** EXERCISE DETAILS **
Leaving the pictures aside, repeat each line below exactly.

** DATA PROVIDED **
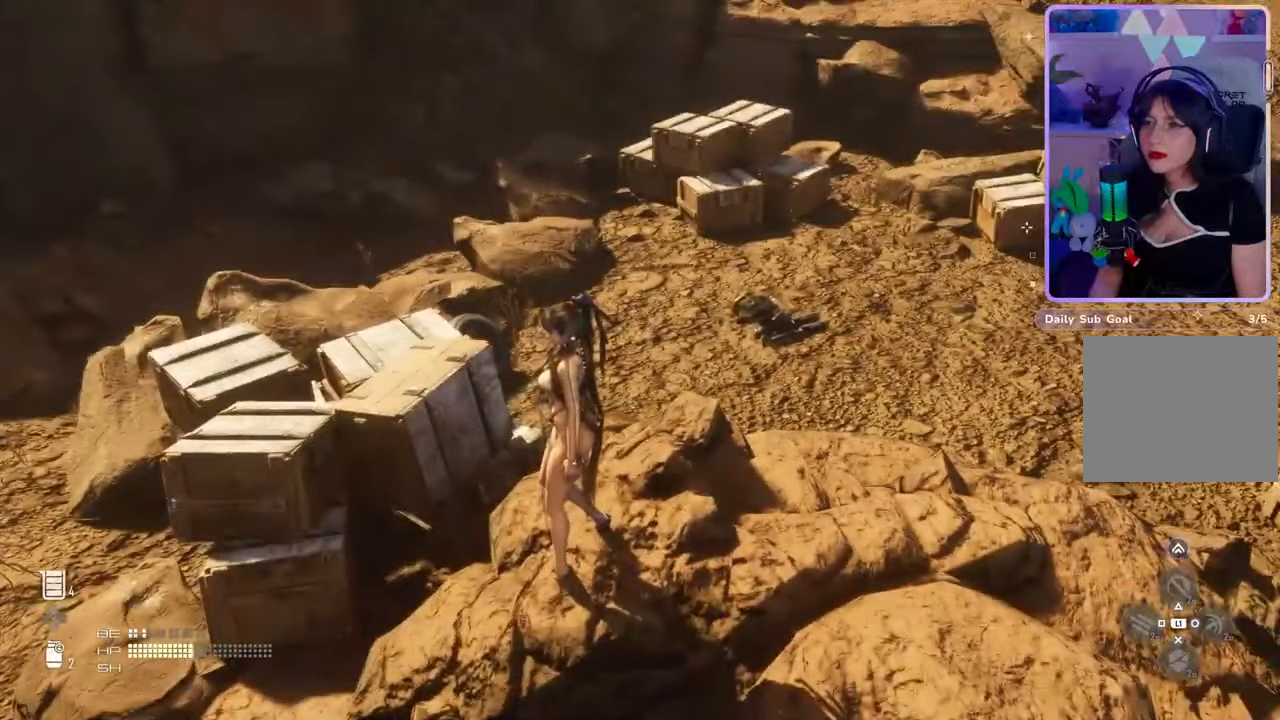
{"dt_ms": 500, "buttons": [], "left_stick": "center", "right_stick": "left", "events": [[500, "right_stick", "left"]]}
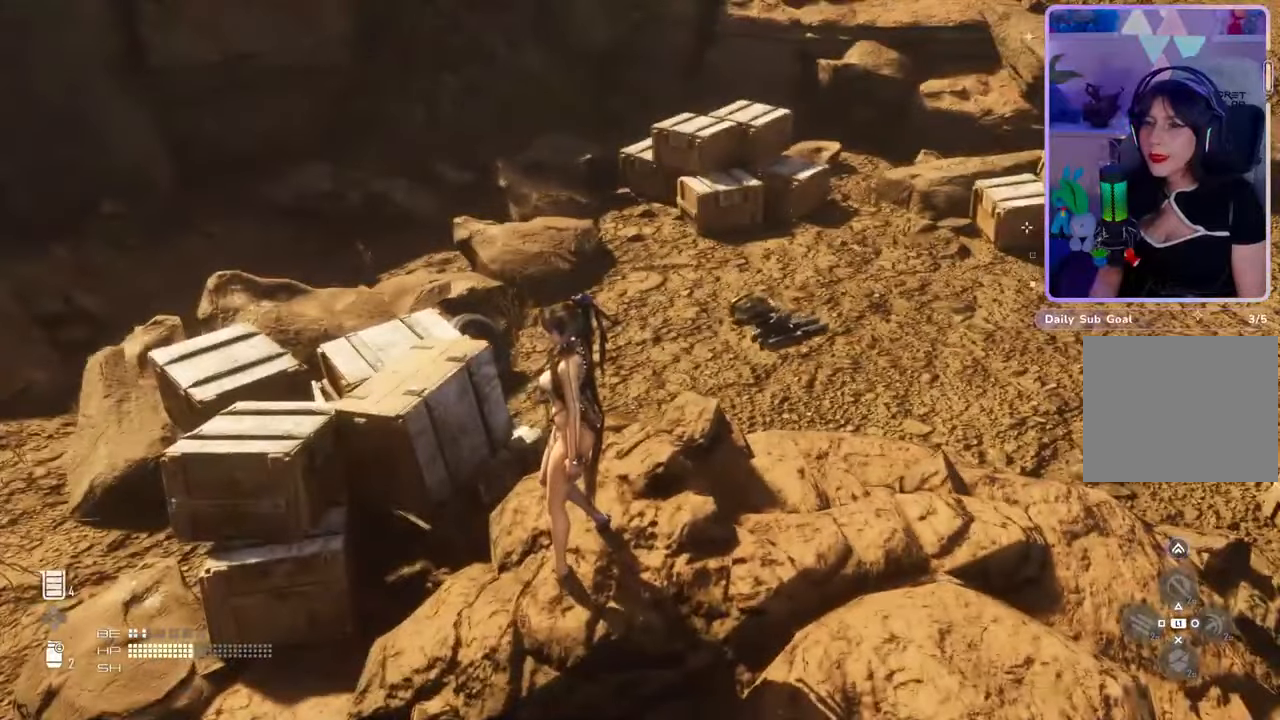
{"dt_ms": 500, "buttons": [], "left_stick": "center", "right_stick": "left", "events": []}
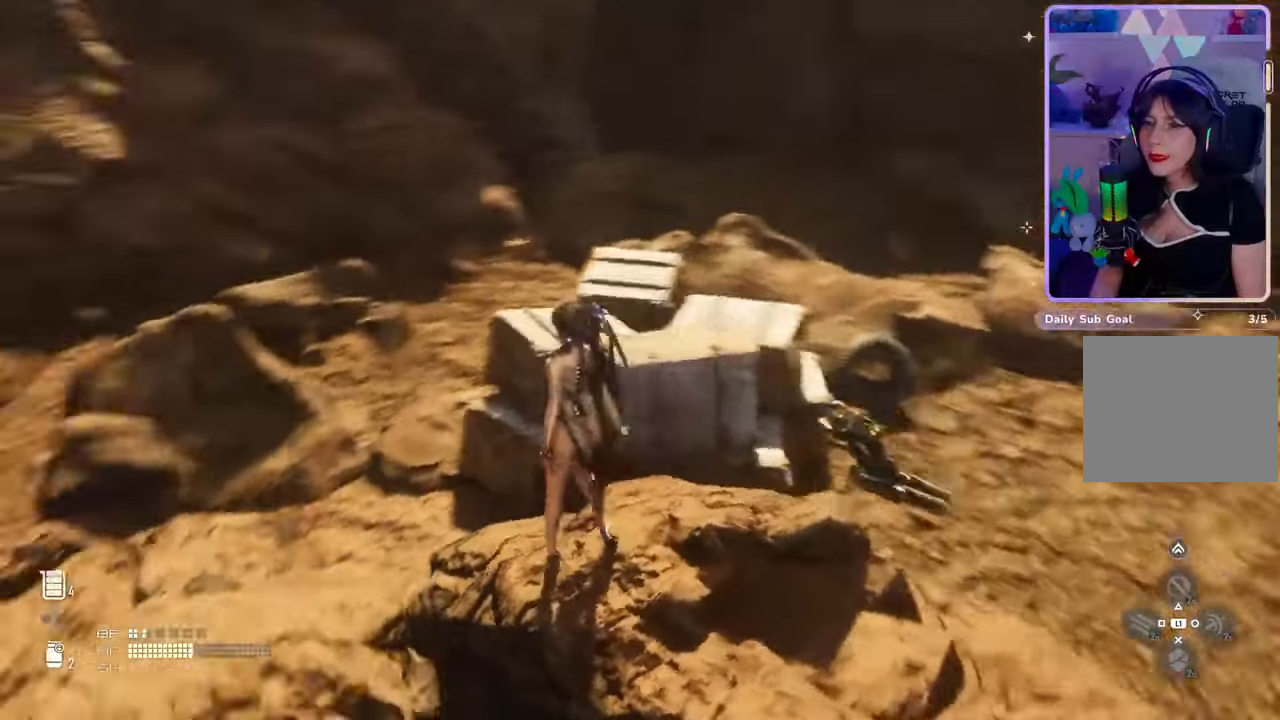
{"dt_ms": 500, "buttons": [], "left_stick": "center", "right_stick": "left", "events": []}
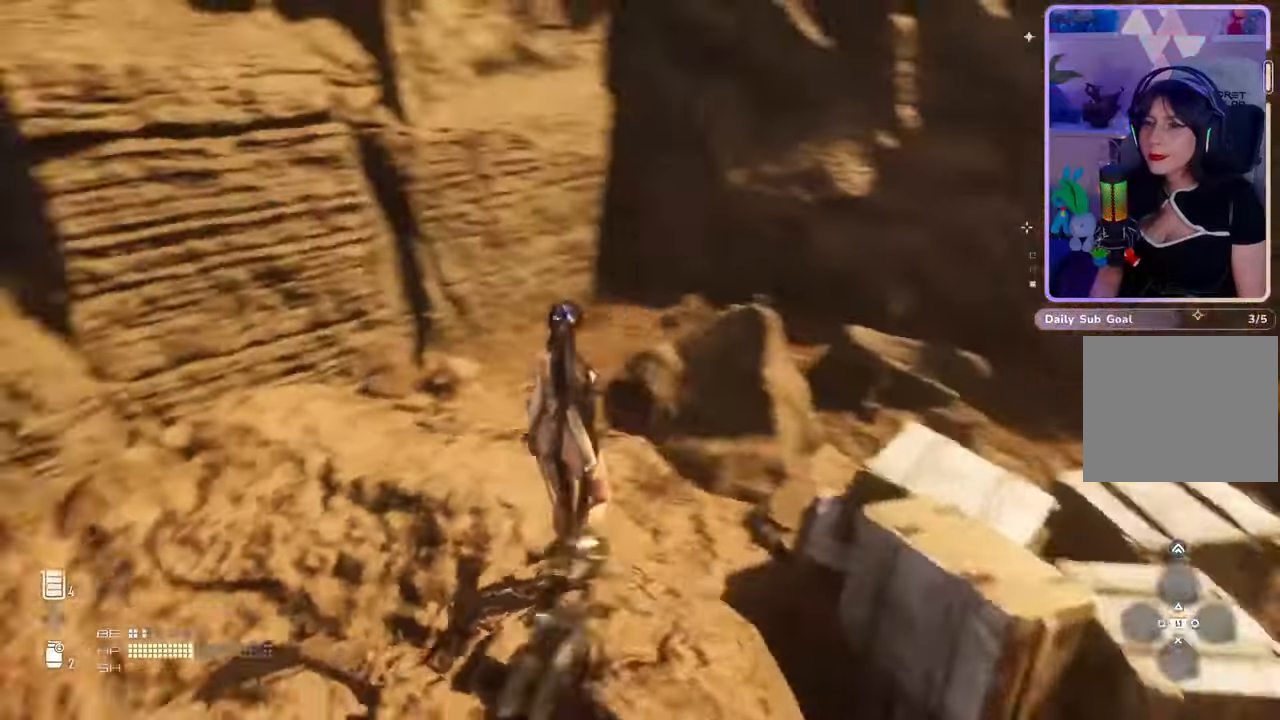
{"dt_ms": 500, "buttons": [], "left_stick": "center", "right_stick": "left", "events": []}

** RESPONSE TO THIS EXERCISE **
{"dt_ms": 500, "buttons": [], "left_stick": "center", "right_stick": "left", "events": [[500, "right_stick", "left"]]}
{"dt_ms": 500, "buttons": [], "left_stick": "center", "right_stick": "left", "events": []}
{"dt_ms": 500, "buttons": [], "left_stick": "center", "right_stick": "left", "events": []}
{"dt_ms": 500, "buttons": [], "left_stick": "center", "right_stick": "left", "events": []}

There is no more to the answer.